▶ [EXERCISE TEXT]:
Happy New Year, all the same...
Philip
Happy New Year to you too. Thanks.
The whole point of the Treasure Act IS to get the archaeological information, instead of the loose objects.
The story here is that he found one coin by chance in the middle of a field (where one assumes he already had that permit) and when he looked more carefully saw a second ... so at that point the hoard was not obvious to anyone not standing right over it. A word with the farmer would have secured the parking of a vehicle or trailer over the spot to secure it until a team could come in to investigate it properly. The coins have been in that field 2000 years, can wait a little longer. I think the Treasure reward should be withheld for anyone not following the Code of Practice for the Treasure Act - for both finder and landowner. Very soon we'd see proper - not nominal - best practice in the fields.
There is no excuse for this."Two carrier bags". And that jug full of coins could at least have been delivered to the lab still full. Treasure reward should be forfeit here.
"there are still almost no metal-detected Iron Age hoards found in England which have been archaeologically excavated in situ and/or lifted in a block for excavation in the lab."
and THESE are statistics that the Portable Antiquities Scam and Treasure Registrars should be publicising loud and clear.
Just how much archaeological information is being lost by current UK policies? Just stuffing them in a museum case with a spotlight to make the gold shine brighter to bring in the customers should not be allowed to obscure the fact that huge damage is being done to the archaeological record by Treasure Hunting.
Not just Iron Age, Philip, Bronze Age too:
In 2011 the Salisbury Museum director was glad a detectorist had stopped digging the Tisbury Hoard but said “you could count on two hands the number of Bronze Age hoards which have been recorded professionally by archaeologists in this way”.
And Anglo-Saxon:
In 2014 The Medway History Finders crudely dug out a whole assemblage on the pretext they couldn’t contact an archaeologist and if left there it might be stolen overnight. They say they were subsequently told they’d acted correctly: “The BM and our FLO said we done the best thing by taking out what we could”. So no question of guarding it, like normal people would.
Yes, greater punishments would largely make these people behave, although they threaten that any such sanctions would lead to greater defiance and secrecy and PAS et al take the threats seriously. But why would it be true? There are three Welshmen currently in prison who must be having a positive outreach effect on behaviour.

▶ [INSTRUCTIONS]:
A. In the comment thread on the Treasure Act, what did the Medway History Finders say the BM and their FLO told them about taking out the assemblage?
B. Name every historical period whose hoards or finds the comment thread on the Treasure Act mentions.

▶ [GIVEN RECORDS]:
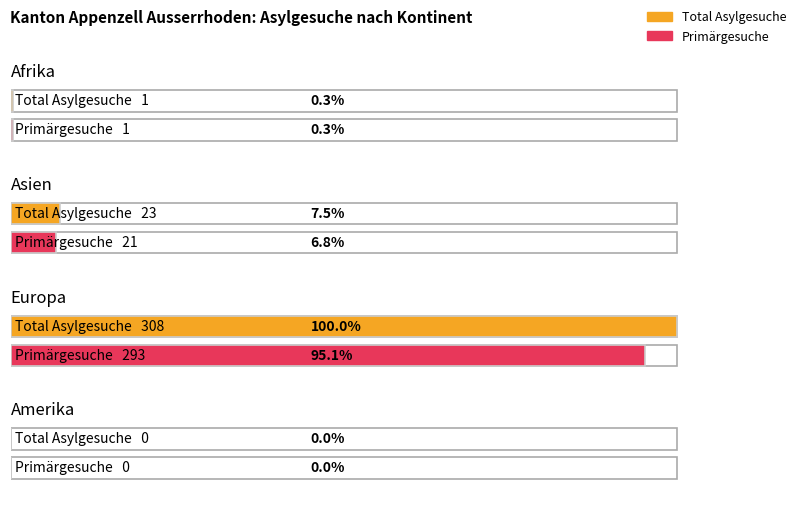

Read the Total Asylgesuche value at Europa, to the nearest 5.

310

--

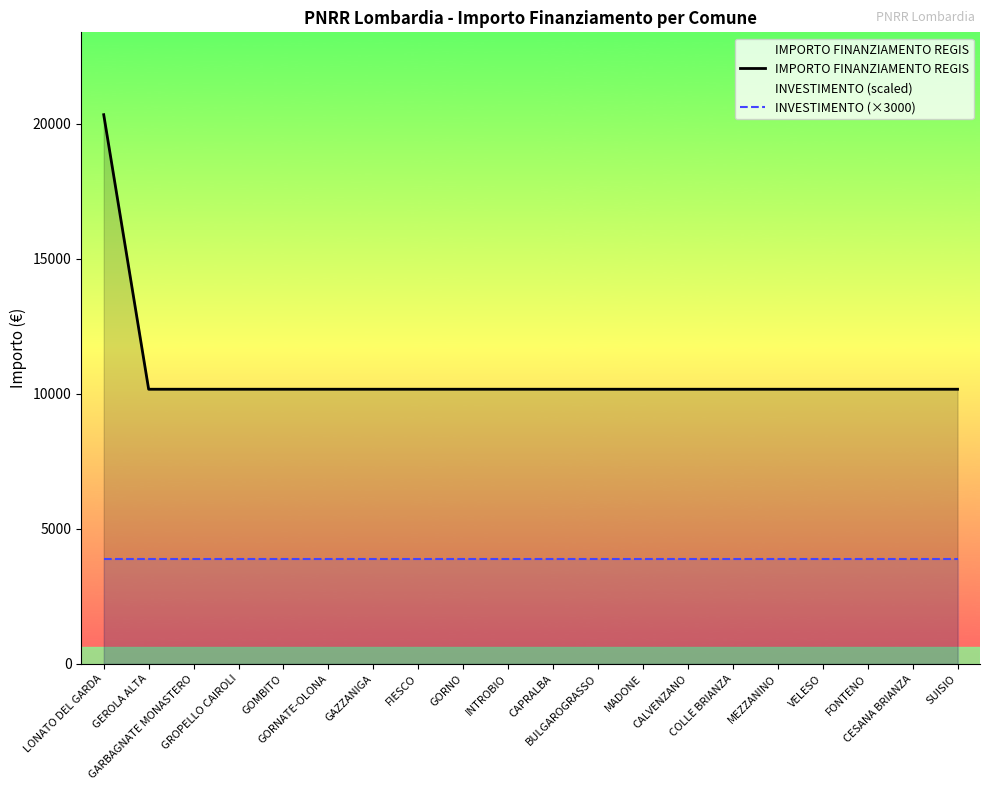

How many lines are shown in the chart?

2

▶ [COMPLETED EXERCISE]:
A. They said they had "done the best thing by taking out what we could."

B. Iron Age, Bronze Age, Anglo-Saxon